2024.09.30

飲酒対策

ドローンの飲酒運転はNG!罰則や書類送検された例を紹介

近年では、ドローンの浸透が色んな分野で進んでいます。農業ではドローンで農薬や肥料を散布するなど、仕事での実用化が進んでいます。物流業界でも、将来的にドローンが身近な道具になるかもしれません。
 
私たちの生活に、身近な存在になりつつあるドローンですが、飲酒した状態で飛行させると、罰則があることをご存知でしょうか?
 
この記事では、飲酒してドローン操作をした場合の罰則、過去にドローンの飲酒運転で書類送検された件について解説していきます。

目次

飲酒してのドローン飛行は禁止されている

自動車や歩行者の交通に関する法律は「道路交通法」で定められていますが、ドローンに関する法律としては「航空法」、「小型無人機等飛行禁止法(正式法律名は、「重要施設の周辺地域の上空における小型無人機等の飛行の禁止に関する法律)」、「電波法」などが関係しています。
 
その中で、飲酒や薬物などによって、正常な状態でドローンを操縦できない状態での飛行は、航空法により罰則の対象になります。
 
飲酒を含めて、以下のドローン飛行は禁止されているので参考にしてください。
 

  • ●飛行禁止空域での飛行(国会議事堂、原子力事業所など)
  • ●飲酒時の飛行
  • ●危険な飛行
  • ●夜間での飛行
  • ●目視外での飛行
  • ●距離を確保しない飛行
  • ●催し場所での飛行
  • ●危険物輸送
  • ●物件投下
  • ●国土交通省への無許可・無承認での飛行
  • ●人家密集地域(DID)での飛行
など。
出典:ドローンの飛行ルール|国土交通省

飲酒してドローンを操作したときの罰則

アルコールまたは薬物の影響下でドローンを飛行させた場合には「1年以下の懲役、または30万円以下の罰金」です。これは「航空法第157条の8」により定められています。

 
この飲酒等飛行の禁止規定の対象になるのは「機体重量100g以上の無人航空機(機体本体の重量+バッテリー)」ということです。したがってドローン以外にも、ラジコン機や農薬散布用ヘリコプターなども該当します。
 
以前の航空法では、「機体重量200g以上の無人航空機」が規制の対象でした。しかし、2022年から規制の対象が、「機体重量100g以上」に変更されています。法改正によって、現在では多くのドローンが規制対象となりました。

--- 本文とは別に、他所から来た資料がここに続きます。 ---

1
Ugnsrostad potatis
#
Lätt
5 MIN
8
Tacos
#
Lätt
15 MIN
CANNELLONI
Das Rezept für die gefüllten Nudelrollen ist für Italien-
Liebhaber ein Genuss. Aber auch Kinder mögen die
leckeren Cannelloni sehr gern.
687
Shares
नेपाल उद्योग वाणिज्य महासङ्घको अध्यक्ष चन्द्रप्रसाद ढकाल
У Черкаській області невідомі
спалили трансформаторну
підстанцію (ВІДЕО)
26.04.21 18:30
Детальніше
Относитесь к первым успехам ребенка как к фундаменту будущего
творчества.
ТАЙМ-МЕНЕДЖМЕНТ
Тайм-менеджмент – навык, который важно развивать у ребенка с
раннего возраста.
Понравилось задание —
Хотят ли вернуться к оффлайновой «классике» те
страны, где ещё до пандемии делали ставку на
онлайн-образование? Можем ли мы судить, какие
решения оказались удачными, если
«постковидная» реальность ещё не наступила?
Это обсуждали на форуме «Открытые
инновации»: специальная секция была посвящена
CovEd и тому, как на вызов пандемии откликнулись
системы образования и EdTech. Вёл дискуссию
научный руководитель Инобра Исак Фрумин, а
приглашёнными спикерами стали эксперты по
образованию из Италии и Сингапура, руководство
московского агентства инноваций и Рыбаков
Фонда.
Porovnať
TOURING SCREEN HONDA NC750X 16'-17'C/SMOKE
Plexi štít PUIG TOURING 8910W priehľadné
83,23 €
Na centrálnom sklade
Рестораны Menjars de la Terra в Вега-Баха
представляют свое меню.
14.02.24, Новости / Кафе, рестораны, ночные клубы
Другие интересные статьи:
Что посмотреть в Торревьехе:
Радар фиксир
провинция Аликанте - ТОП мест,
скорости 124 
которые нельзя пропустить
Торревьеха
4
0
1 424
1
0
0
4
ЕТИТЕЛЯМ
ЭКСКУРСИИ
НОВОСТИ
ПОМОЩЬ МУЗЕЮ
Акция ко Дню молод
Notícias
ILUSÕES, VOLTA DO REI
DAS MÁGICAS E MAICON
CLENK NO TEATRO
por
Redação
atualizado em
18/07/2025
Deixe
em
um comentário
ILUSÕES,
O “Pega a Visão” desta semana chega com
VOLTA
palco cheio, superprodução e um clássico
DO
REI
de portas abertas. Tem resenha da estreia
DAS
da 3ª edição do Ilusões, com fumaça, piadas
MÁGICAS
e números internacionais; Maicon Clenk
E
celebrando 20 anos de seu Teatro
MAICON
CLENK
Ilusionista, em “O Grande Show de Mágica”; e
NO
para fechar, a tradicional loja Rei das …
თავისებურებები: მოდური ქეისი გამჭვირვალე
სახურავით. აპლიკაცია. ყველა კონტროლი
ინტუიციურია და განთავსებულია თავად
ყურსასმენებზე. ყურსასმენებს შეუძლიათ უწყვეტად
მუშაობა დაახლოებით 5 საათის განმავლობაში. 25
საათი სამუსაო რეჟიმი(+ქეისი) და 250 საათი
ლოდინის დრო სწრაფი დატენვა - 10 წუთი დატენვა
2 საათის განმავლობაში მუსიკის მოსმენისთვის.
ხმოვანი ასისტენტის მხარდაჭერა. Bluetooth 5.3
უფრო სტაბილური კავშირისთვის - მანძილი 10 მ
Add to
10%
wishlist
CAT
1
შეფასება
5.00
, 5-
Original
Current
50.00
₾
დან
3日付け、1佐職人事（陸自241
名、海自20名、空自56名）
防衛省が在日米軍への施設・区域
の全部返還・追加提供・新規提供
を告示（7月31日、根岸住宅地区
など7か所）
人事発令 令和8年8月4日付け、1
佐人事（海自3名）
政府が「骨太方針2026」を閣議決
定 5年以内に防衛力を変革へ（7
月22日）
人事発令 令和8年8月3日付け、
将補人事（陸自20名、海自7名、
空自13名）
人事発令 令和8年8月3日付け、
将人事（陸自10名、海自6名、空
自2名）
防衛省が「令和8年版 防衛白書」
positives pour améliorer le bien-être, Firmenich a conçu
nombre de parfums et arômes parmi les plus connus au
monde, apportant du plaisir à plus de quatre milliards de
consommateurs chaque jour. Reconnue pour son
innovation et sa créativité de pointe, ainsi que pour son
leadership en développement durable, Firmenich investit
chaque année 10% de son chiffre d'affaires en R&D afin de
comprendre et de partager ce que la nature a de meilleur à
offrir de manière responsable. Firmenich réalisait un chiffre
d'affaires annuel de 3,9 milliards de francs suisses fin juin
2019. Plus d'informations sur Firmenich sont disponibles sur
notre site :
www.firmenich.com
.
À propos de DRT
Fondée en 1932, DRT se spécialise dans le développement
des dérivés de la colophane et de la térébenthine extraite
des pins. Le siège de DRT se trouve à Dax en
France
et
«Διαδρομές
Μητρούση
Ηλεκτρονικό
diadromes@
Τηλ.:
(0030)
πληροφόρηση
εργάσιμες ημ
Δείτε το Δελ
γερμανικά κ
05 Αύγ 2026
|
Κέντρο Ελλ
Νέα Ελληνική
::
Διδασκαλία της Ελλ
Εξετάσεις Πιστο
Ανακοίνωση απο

なお、「小型無人機等飛行禁止法」により飛行禁止空域が規制されている場合には、機体重量にかかわらず全てのドローン等が飛行禁止になります。 

酒の影響で正常な飛行ができない恐れがある間は、ドローンをしっかりとコントロールすることができません。ドローンが予期せぬ方向へ飛んでいき結果的に他人の生命・身体、財産に損害を与える危険性が高まります。

ドローンの飲酒運転で書類送検された例

2022年に新潟県で、ドローンの飲酒運転で書類送検される出来事がありました。
 
飲酒した状態で夜間にドローンを飛ばしたなどとして、新潟市北区に住む47歳の男性が航空法違反の疑いで、新潟地方検察庁に書類送検されています。調べに対して男性は「夜景を見たかった」と供述して、容疑を認めていたとのことです。
 
出典:ドローンで「夜景を見たかった」 飲酒して飛行させた疑いで書類送検 [新潟県]|朝日新聞
 
ちなみに飲酒運転を含めて、この男性は以下の航空法に抵触していました。
 

  • ●飲酒運転
  • ●夜間飛行
  • ●無許可での飛行
 
飲酒運転と同様に、ドローンは夜間の飛行が禁止されています。また、その後の捜査で男性が計2回、国の許可を得ないまま夜間に飛行させたことも判明しました。

ドローンが墜落したらどうなる?

2023年7月に大分県九重町で、飛行中のドローンが操縦者に接触して、右手を骨折するという事故が発生しました。
 

大分県九重町で2023年7月、訓練飛行中のドローンが操縦者に接触し、右手骨折の重傷を負った事故で、運輸安全委員会は29日、機体との安全な距離を意識せずに操縦したのが原因とする調査報告書を公表した。発生時、国土交通省が初の無人航空機による事故と認定。安全委が無人機事故の報告書を出すのも初となる。
 
報告書によると、機体は回転翼航空機(マルチローター)と呼ばれるタイプで、操縦者は農薬散布の練習をするため、約10リットルの水をタンクに入れた状態で離陸させた。自動操縦モードで飛行中、道路標識用の支柱に近すぎると感じ、手動で停止するよう操作したが支柱に衝突、操縦者と接触し墜落した。
 
出典:初のドローン事故で報告書 安全な距離意識せず操縦 | 共同通信
 
これは無人航空機による事故を、国土交通省が初めて認定したケースです。2024年8月現在、ドローンの飲酒運転による事故は、今のところ発表の確認がありません。
 
このドローンは、約10リットルの水をタンクに入れた状態だったため、右手骨折という重傷に繋がったと言えます。
 
航空法で定めるドローンはその重量が100g以上ですが、例えば100gであったとしても、機体が主にアルミやカーボンで作られており、地上数メートル〜数十メートルの高さから落下すると威力は大きいです。
 
飲酒状態で飛行すると、コントロールを失って墜落する危険性が高くなります。ドローンを操作する際は航空法等を遵守して、安全な飛行を心掛けてください。

まとめ

農業ではドローンで農薬や肥料を散布するなど、仕事での実用化が進んでいます。物流業界でも、ドローンによる無人集配等の実証実験などが行われており、将来的にドローンが身近なツールになるかもしれません。飲酒運転はもちろんNGですが、その他の禁止事項など、ドローンには複数の法律が関係していますので今から理解しておきましょう。